MATERIAL SHOWN:
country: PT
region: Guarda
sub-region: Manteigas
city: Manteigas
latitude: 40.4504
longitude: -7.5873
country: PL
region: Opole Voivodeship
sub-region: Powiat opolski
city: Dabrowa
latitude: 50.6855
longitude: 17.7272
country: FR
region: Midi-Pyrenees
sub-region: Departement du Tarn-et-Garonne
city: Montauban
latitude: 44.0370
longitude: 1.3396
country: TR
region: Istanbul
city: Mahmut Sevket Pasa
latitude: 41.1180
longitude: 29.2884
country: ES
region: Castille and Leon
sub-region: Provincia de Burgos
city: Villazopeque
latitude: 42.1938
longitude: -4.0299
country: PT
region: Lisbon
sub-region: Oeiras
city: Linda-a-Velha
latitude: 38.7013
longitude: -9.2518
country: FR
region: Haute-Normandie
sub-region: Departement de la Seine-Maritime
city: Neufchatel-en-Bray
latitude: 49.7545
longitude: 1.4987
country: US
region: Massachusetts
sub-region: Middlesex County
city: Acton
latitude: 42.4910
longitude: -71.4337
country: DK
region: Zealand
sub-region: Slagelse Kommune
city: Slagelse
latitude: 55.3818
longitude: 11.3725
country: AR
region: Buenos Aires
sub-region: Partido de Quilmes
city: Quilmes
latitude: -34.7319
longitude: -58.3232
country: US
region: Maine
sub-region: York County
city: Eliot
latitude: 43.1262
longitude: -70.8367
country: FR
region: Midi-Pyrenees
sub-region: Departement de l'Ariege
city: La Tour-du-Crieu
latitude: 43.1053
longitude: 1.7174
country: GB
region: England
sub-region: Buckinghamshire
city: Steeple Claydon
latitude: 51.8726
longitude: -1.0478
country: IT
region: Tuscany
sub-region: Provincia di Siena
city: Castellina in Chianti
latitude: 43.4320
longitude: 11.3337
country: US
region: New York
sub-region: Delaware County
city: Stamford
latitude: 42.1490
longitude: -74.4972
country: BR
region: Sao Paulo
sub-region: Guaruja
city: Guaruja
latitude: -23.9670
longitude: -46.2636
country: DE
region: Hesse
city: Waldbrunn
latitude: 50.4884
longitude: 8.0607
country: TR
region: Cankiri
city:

PROBLEM: Reproduce the lines from the one containing "city: Slagelse" through the one containing "sub-region: Buckinghamshire", inclusive, renaming "latitude" to "lat" and leaving everything else unchanged.

EXERCISE RESULT:
city: Slagelse
lat: 55.3818
longitude: 11.3725
country: AR
region: Buenos Aires
sub-region: Partido de Quilmes
city: Quilmes
lat: -34.7319
longitude: -58.3232
country: US
region: Maine
sub-region: York County
city: Eliot
lat: 43.1262
longitude: -70.8367
country: FR
region: Midi-Pyrenees
sub-region: Departement de l'Ariege
city: La Tour-du-Crieu
lat: 43.1053
longitude: 1.7174
country: GB
region: England
sub-region: Buckinghamshire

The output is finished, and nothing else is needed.